_Given entries_
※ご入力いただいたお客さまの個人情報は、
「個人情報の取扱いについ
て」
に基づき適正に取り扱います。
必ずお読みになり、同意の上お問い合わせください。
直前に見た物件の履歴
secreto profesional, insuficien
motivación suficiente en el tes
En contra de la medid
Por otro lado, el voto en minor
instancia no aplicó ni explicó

_Requirement_
Repeat the material from above exactly, word for word.

_Result for this task_
※ご入力いただいたお客さまの個人情報は、
「個人情報の取扱いについ
て」
に基づき適正に取り扱います。
必ずお読みになり、同意の上お問い合わせください。
直前に見た物件の履歴
secreto profesional, insuficien
motivación suficiente en el tes
En contra de la medid
Por otro lado, el voto en minor
instancia no aplicó ni explicó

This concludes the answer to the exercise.